One limitation of this study is that we had to restrict our experiments to three time points ≤ 24 h after irradiation (0 h, 4 h, 24 h) due to technical constraints. Therefore, the longer-lived component of the decay observed, e.g. by Horn et al. [21], could not be reproduced in this work. However, we still see an elevated mean number of RIF per cell 24 h after irradiation, which is in line with the observations of other studies on irradiated PBMCs summarized by the review of Siddiqui et al. [32].

A second limitation is that only one absorbed dose was studied due to the limited amount of blood that could be drawn from the patients. Thus, a possible dose dependency of DNA repair could not be analysed. Grudzenski et al. [20] (absorbed doses between 2.5 and 200 mGy) and Lengert et al. [24] (absorbed doses between 12 mGy and 1 Gy) observed a reduced repair efficiency after irradiation with low absorbed doses (≤ 20 mGy) in their cell studies. In both studies [20, 24], the samples were externally irradiated with dose rates larger than 1.8 Gy h−1, much larger as compared to our study. As we irradiated the samples with a fixed absorbed dose of 50 mGy with a low-dose rate of 50 mGy h−1 by internal irradiation, the dependency of the DNA damage and repair on the absorbed dose and dose rate, induced by radionuclides after internal irradiation, needs to be studied in the future. The dose rate 50 mGy h−1 was chosen to simulate the dose rate in patients in the first hours after radioiodine therapy [3]. Another reason why the irradiation time of 1 h was chosen was to maintain comparability with previous studies [4, 14].

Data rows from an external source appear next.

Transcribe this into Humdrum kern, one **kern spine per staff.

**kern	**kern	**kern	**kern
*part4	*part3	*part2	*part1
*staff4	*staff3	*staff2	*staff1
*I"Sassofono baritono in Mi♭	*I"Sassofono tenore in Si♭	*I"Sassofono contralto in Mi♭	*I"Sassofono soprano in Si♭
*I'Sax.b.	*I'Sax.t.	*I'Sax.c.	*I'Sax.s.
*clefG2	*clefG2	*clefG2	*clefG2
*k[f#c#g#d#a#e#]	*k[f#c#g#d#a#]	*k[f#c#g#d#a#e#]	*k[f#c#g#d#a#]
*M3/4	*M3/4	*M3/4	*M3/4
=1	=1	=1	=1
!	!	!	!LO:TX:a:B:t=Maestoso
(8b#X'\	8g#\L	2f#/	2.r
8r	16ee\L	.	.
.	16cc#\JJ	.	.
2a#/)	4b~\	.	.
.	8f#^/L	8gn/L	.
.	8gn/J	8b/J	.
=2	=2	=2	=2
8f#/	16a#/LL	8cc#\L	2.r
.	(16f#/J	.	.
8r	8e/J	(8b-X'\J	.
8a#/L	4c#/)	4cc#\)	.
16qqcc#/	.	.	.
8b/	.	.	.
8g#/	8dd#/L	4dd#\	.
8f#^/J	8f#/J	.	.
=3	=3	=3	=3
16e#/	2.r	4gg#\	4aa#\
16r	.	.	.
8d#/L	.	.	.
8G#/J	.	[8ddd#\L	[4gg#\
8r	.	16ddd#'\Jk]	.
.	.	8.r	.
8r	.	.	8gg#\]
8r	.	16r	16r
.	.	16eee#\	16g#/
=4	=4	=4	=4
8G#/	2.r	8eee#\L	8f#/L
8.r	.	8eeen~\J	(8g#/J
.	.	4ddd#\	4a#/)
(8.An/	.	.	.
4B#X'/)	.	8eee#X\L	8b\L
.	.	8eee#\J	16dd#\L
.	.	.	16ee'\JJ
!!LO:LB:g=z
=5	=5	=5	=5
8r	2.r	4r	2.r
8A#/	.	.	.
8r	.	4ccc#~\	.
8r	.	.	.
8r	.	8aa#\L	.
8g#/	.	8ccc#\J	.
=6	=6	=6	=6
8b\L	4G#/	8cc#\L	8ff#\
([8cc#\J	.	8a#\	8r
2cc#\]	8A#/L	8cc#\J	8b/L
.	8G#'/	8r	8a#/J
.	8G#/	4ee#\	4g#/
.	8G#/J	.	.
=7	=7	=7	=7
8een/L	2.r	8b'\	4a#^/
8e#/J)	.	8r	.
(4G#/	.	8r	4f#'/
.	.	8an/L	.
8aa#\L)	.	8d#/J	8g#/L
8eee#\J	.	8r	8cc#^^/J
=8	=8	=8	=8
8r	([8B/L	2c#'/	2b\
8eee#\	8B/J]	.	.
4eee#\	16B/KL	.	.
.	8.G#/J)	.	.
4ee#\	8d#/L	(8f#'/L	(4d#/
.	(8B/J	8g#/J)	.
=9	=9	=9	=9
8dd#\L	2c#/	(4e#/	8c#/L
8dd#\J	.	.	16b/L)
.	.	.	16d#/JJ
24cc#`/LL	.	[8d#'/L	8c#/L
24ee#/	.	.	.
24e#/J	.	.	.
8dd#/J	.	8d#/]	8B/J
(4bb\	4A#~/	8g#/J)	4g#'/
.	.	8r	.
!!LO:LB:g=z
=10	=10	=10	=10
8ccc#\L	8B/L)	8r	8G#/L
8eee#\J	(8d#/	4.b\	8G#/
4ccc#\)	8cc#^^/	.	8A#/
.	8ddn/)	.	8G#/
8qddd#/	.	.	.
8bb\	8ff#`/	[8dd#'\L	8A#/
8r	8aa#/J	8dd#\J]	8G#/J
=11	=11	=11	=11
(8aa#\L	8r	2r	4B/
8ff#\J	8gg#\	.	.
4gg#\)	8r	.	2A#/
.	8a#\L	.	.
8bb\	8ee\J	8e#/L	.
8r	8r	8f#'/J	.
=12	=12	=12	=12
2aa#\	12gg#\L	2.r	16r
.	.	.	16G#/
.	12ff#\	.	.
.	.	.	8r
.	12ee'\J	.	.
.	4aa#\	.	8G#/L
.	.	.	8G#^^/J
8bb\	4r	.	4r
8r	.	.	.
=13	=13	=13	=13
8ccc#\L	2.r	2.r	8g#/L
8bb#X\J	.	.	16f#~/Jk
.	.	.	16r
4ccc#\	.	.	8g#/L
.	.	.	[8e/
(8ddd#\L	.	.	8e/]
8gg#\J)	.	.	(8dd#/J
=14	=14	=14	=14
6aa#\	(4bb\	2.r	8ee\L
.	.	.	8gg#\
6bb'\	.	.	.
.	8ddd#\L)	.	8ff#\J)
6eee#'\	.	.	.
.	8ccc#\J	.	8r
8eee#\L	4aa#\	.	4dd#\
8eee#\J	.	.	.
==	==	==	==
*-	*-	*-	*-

Another limitation of this study is that the behaviour in vivo could not be entirely replicated by ex vivo experiments. By adding [131I]NaI solution to patient blood, we were able to simulate DNA damage induction in the patient during the first hours after radioiodine administration. However, the crosstalk between DSB induction and repair observed in vivo, due to the decreasing but still considerable dose rate at later time points, cannot be directly simulated ex vivo. Additionally, ex vivo settings rarely mimic the systemic antioxidant capacity that is present in in vivo irradiation experiments. To work out the difference to the situation in the patients more precisely, a comparison with matching in vivo data and clinical parameters is necessary, which has to be addressed in future studies. This analysis could contribute to a better understanding of inter-patient variability in DNA repair and facilitate individualized treatment planning in nuclear medicine in the future.

Conclusion

Our study in a large patient cohort provides novel data on DNA damage repair in PBMCs after internal ex vivo irradiation of patients’ blood samples before radionuclide therapy. Overall, our data show that the ex vivo repair after an internal irradiation with low-dose rates follows similar patterns noted after external irradiation with high-dose rates. DNA damage is almost completely repaired after 24 h, with a repair rate comparable to that of external irradiation with γ- or X-rays.